The forgotten, sub-terranean chambers were located during conservation work on the abbey's medieval Cosmati mosaic pavement around the high altar.
Dr Warwick Rodwell, the abbey's consultant archaeologist, said the find was "extraordinarily exciting".
Until now archaeologists had assumed that the original tomb of Edward the Confessor was near the present high altar, because medieval records referred to him being buried there. It has now emerged, however, that the position of the altar was moved by Henry III in the mid 13th century. The archaeologists have located the original tomb 10 feet behind the present altar, under the shrine built by Henry III in 1269, which still contains the remains of the saint.

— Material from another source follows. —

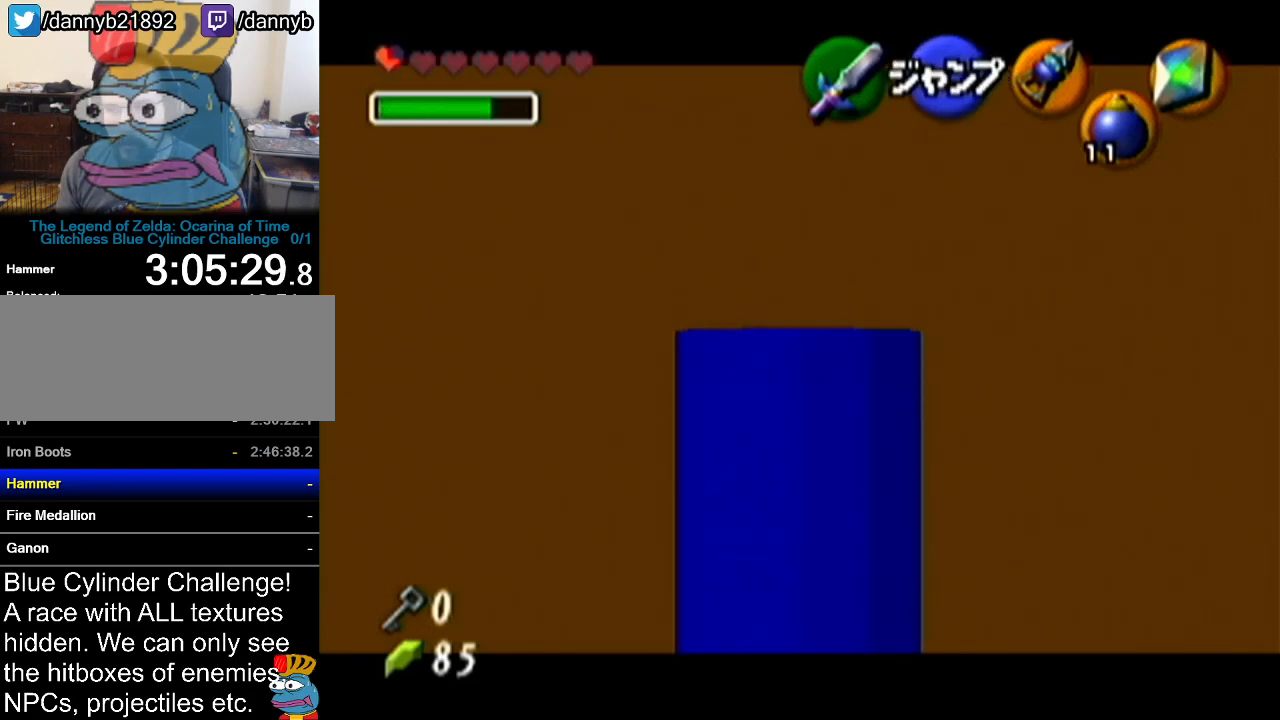
{"buttons": ["Z"], "left_stick": "up", "events": [[200, "left_stick", "center"], [300, "left_stick", "up"]]}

"We have never been able to locate the original tomb of Edward until now," said Dr Rodwell. "The Victorians tried to find out more about what tombs were under here, but they simply did not have the technology to do it. The mystery around the location of the crypt has been running for many years. Every day brings new insights and new facts." Dr Rodwell said an archaeological team had been examining the construction of the Cosmati pavement, which dates from 1268, using a very high-frequency radar to a depth of about 20 inches. The power of the radar was intensified to examine deeper sections of the pavement.
"Little did we expect that, by using a lower frequency radar, we would find chambers, vaults and foundations of such fascinating historical interest and dating back to the very founding of the abbey, over a millennium ago," said Dr Rodwell.
There are no plans to excavate the tomb because any such work would destroy the medieval pavement.
The discovery, made in October, has delighted the abbey as it has been marking Edward the Confessor's anniversary with a series of events.
Although not among the better known kings - his reign was relatively peaceful - his presence in British history has endured.
The principal royal crown is still called St Edward's crown, and the Coronation Chair is sometimes called St Edward's chair, even though both were made long after his death.
The son of Ethelred the Unready and Emma, the daughter of Richard I of Normandy, his family was exiled to Normandy after the Danish invasion of 1013 and he was largely educated there.
When his half brother, Hardecanute, died in 1042, he was acclaimed king. On his death he was succeeded by Harold, who was killed at the Battle of Hastings nine months later.
Edward's reputation for sanctity grew after the Norman conquest, and he was canonised by Pope Alexander III in 1161.
Edward was patron saint of England for more than four centuries, until 1415 when he was replaced by St George.
The archaeological team is now preparing further investigations to establish the purpose, history and content of the main tomb and the other chambers, graves and coffins they have found.
The Dean of Westminster, the Very Rev Wesley Carr, said: "It is another reminder of how abbey history and humanity are packed together."